For one, the field of data science in 2012 required way more technical know-how than it does in 2025. Now, “the job relies more on their ability to use advanced software, versus coding and implementing high-end math,” Mink said.
“That’s one big shift. Another shift has been the importance of data to business,” he added. “In 2012, there was no such thing as a data executive. It was all under the CTO or CIO. Very few organizations had a chief data scientist or data engineer or anything like that. You had a handful of practitioners primarily in Atlanta at that point, for us.
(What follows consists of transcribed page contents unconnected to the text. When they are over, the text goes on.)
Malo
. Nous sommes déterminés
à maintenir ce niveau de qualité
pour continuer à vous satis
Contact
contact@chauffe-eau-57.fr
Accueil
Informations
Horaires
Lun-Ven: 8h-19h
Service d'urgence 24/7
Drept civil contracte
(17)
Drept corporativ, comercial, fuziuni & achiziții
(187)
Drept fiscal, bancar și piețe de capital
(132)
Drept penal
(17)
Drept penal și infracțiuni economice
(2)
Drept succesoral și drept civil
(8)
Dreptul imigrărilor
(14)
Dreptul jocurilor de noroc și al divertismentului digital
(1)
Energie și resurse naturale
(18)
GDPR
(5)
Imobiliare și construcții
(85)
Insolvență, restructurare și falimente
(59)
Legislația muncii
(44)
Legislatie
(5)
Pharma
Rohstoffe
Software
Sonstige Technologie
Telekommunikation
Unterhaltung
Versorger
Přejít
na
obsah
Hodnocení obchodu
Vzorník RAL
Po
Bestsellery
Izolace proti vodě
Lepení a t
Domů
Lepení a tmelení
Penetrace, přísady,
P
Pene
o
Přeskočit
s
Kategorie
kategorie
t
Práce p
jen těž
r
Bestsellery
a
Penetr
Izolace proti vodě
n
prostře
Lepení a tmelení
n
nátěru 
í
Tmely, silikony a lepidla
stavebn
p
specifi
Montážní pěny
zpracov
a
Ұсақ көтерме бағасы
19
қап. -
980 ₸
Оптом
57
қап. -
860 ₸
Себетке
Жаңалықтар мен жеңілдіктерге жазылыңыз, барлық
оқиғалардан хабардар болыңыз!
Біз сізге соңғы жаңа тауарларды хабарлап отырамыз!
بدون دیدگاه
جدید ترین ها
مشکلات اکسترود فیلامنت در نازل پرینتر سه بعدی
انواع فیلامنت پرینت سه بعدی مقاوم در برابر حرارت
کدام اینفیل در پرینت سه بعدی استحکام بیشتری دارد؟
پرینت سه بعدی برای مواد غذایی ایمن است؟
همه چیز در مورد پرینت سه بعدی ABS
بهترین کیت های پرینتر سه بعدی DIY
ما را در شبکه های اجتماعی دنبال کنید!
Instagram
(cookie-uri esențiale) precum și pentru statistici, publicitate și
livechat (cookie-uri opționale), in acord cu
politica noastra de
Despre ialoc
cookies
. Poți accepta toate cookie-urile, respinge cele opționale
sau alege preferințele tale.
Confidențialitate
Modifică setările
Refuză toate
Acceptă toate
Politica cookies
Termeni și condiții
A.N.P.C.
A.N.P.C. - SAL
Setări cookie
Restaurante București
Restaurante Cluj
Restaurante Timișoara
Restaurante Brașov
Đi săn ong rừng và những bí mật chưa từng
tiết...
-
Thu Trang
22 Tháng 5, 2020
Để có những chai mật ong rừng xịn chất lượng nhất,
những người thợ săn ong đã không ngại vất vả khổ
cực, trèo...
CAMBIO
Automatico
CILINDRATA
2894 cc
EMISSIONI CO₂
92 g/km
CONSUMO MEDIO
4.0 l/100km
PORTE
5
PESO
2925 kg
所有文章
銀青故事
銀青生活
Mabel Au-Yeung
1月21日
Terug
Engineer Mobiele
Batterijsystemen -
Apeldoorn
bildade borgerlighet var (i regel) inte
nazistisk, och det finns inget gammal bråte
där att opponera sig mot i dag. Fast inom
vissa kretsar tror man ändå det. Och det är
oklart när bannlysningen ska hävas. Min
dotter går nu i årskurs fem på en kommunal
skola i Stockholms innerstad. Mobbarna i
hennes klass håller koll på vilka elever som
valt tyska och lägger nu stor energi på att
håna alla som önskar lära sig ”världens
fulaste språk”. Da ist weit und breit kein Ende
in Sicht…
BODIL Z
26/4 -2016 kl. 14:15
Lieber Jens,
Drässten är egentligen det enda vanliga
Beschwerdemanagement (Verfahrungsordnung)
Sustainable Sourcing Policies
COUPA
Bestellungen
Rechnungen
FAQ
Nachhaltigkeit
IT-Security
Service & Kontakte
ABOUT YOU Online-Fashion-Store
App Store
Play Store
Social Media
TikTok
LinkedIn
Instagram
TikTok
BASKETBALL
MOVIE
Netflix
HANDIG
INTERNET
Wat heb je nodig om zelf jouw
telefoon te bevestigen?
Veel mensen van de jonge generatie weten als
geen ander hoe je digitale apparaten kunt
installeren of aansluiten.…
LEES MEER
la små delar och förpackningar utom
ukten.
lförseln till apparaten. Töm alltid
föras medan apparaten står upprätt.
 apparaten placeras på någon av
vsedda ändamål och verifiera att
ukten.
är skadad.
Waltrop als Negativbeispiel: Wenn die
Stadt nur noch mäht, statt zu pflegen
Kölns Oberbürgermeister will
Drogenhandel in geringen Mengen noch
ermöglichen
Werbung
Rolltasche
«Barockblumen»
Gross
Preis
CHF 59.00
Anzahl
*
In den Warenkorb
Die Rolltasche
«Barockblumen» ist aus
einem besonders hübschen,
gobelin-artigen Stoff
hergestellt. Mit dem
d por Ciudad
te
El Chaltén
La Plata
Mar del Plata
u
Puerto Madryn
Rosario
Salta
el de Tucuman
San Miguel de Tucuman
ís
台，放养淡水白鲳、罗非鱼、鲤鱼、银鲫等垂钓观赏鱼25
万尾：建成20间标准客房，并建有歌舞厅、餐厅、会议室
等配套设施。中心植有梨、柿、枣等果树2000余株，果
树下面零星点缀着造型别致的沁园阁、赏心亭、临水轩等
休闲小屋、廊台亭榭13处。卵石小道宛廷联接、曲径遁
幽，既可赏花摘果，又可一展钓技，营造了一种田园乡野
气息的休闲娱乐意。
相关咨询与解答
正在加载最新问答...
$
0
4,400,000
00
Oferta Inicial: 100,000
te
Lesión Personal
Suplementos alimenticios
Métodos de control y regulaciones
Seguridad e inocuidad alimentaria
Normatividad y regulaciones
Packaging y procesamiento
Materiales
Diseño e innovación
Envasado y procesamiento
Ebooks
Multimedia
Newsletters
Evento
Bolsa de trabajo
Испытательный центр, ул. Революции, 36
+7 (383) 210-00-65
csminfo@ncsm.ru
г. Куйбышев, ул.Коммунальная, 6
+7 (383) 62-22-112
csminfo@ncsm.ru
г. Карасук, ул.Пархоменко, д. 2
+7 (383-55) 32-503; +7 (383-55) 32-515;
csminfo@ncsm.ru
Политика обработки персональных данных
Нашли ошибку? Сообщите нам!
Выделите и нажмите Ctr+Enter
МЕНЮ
As Fortune 500 companies have promoted those folks through the ranks, our community has evolved from a practitioner community to more of an executive community.”
In an effort to keep that grassroots spirit alive, DSC now hosts webinars and in-person executive summits throughout the year.
“Once you lose an audience, it’s hard to get them back, so it’s very important for us that our content meet their needs,” Mink said.
This year’s conference will feature panels and presentations with data science executives at Elder Research, Nike, Equifax, Morgan Stanley and AT&T.
The theme is AI for Enterprise, or “how large organizations can get beyond all the hype about AI and start thinking about how to deploy impactful use cases at scale that are secure, accurate, reliable and move the needle from a use standpoint.”
The COLLIDE Data + AI Conference 2025 will be held at the Sandy Springs Performing Arts Center in Atlanta from September 30 to October 1. Tickets start at $399, with free passes available for senior-level executive or technical employees who meet certain criteria.